** WHAT TO DO **
When the string "contacto" appears in a line of the records, show the whole line.

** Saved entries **
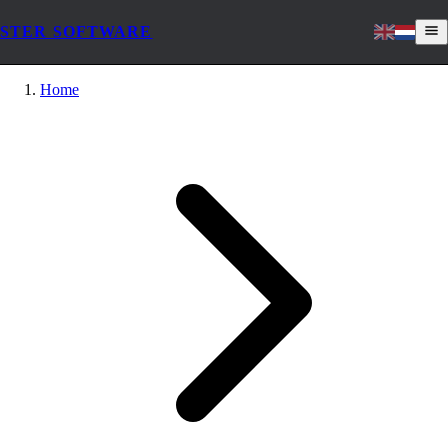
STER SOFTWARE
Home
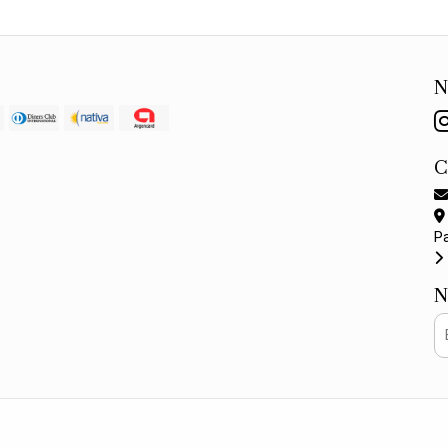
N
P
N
==
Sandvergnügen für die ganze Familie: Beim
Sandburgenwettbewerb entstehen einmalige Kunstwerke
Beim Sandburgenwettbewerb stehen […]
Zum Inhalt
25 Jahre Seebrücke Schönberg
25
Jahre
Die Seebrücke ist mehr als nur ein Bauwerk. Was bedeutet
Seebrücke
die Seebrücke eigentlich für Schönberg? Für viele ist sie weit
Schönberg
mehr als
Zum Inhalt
...
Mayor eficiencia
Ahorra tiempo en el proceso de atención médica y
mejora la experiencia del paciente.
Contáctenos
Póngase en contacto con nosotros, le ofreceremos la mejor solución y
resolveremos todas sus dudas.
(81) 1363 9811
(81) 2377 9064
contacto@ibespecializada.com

** OUTPUT **
Póngase en contacto con nosotros, le ofreceremos la mejor solución y
contacto@ibespecializada.com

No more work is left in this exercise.